Probands with the Philadelphia variant of galactokinase (GALK P) are black people who exhibit reduced galactokinase (GALK) activity in their red blood cells (RBC), but normal activity in their white blood cells (WBC). This reduced RBC GALK was demonstrated in disrupted erythrocytes. To investigate the possibility of a missing cofactor in hemolysates from individuals with GALK P phenotype, we compared [1- 14C]galactose oxidation by intact erythrocytes, with the direct GALK assay in disrupted erythrocytes. The rate of [1- 14C]glucose oxidation was also measured in order to differentiate an impaired galactose metabolism from a defect further along the pentose phosphate pathway. A good correlation ( p < 0.001) was found between the direct GALK assay and [1- 14C]galactose oxidation in control subjects, which indicates that this method can be used effectively for the detection of GALK defects.

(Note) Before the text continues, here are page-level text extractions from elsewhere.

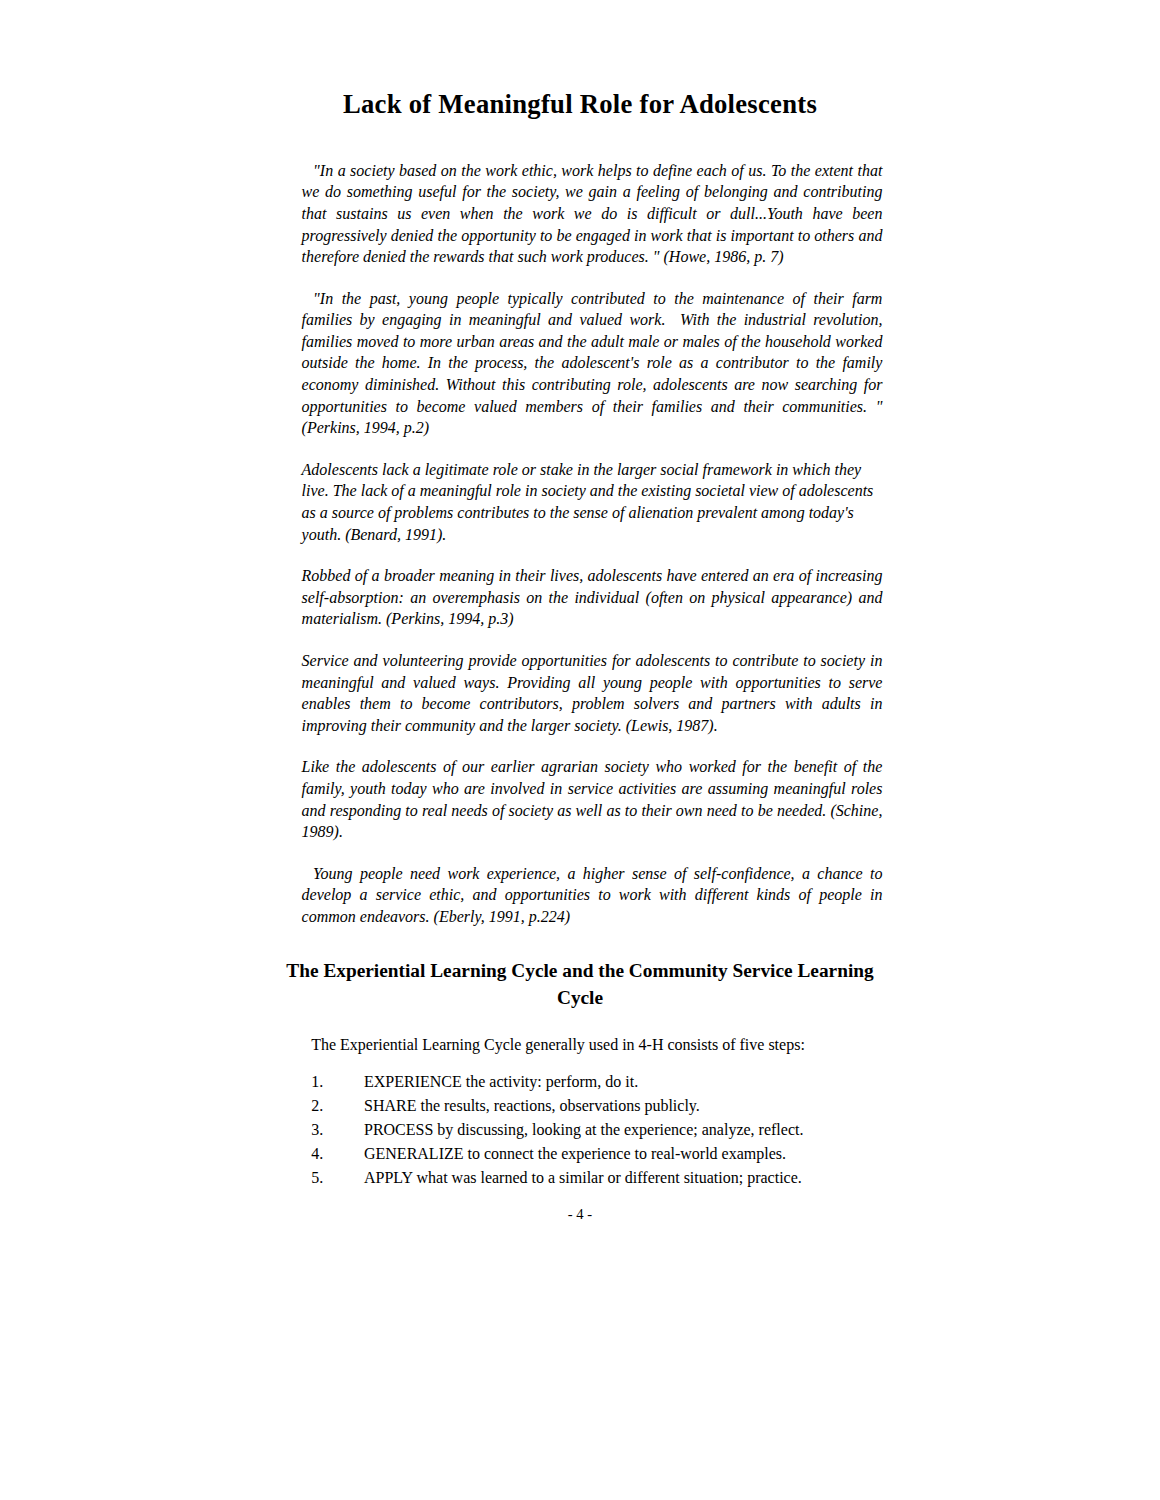Lack of Meaningful Role for Adolescents
"In a society based on the work ethic, work helps to define each of us. To the extent that we do something useful for the society, we gain a feeling of belonging and contributing that sustains us even when the work we do is difficult or dull...Youth have been progressively denied the opportunity to be engaged in work that is important to others and therefore denied the rewards that such work produces. " (Howe, 1986, p. 7)
"In the past, young people typically contributed to the maintenance of their farm families by engaging in meaningful and valued work. With the industrial revolution, families moved to more urban areas and the adult male or males of the household worked outside the home. In the process, the adolescent's role as a contributor to the family economy diminished. Without this contributing role, adolescents are now searching for opportunities to become valued members of their families and their communities. " (Perkins, 1994, p.2)
Adolescents lack a legitimate role or stake in the larger social framework in which they live. The lack of a meaningful role in society and the existing societal view of adolescents as a source of problems contributes to the sense of alienation prevalent among today's youth. (Benard, 1991).
Robbed of a broader meaning in their lives, adolescents have entered an era of increasing self-absorption: an overemphasis on the individual (often on physical appearance) and materialism. (Perkins, 1994, p.3)
Service and volunteering provide opportunities for adolescents to contribute to society in meaningful and valued ways. Providing all young people with opportunities to serve enables them to become contributors, problem solvers and partners with adults in improving their community and the larger society. (Lewis, 1987).
Like the adolescents of our earlier agrarian society who worked for the benefit of the family, youth today who are involved in service activities are assuming meaningful roles and responding to real needs of society as well as to their own need to be needed. (Schine, 1989).
Young people need work experience, a higher sense of self-confidence, a chance to develop a service ethic, and opportunities to work with different kinds of people in common endeavors. (Eberly, 1991, p.224)
The Experiential Learning Cycle and the Community Service Learning Cycle
The Experiential Learning Cycle generally used in 4-H consists of five steps:
1. EXPERIENCE the activity: perform, do it.
2. SHARE the results, reactions, observations publicly.
3. PROCESS by discussing, looking at the experience; analyze, reflect.
4. GENERALIZE to connect the experience to real-world examples.
5. APPLY what was learned to a similar or different situation; practice.
- 4 -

This was further supported by studies on samples from heterozygotes and homozygotes for the GALK G deficient gene. For all the probands with a GALK P phenotype, diminished CO 2 production from galactose was observed in the absence of impaired glucose metabolism. This allowed us to confirm the existence of a GALK deficiency in intact erythrocytes due to the GALK P variant. Further studies of RBC GALK catalytic properties are needed to investigate the molecular basis of this GALK deficiency.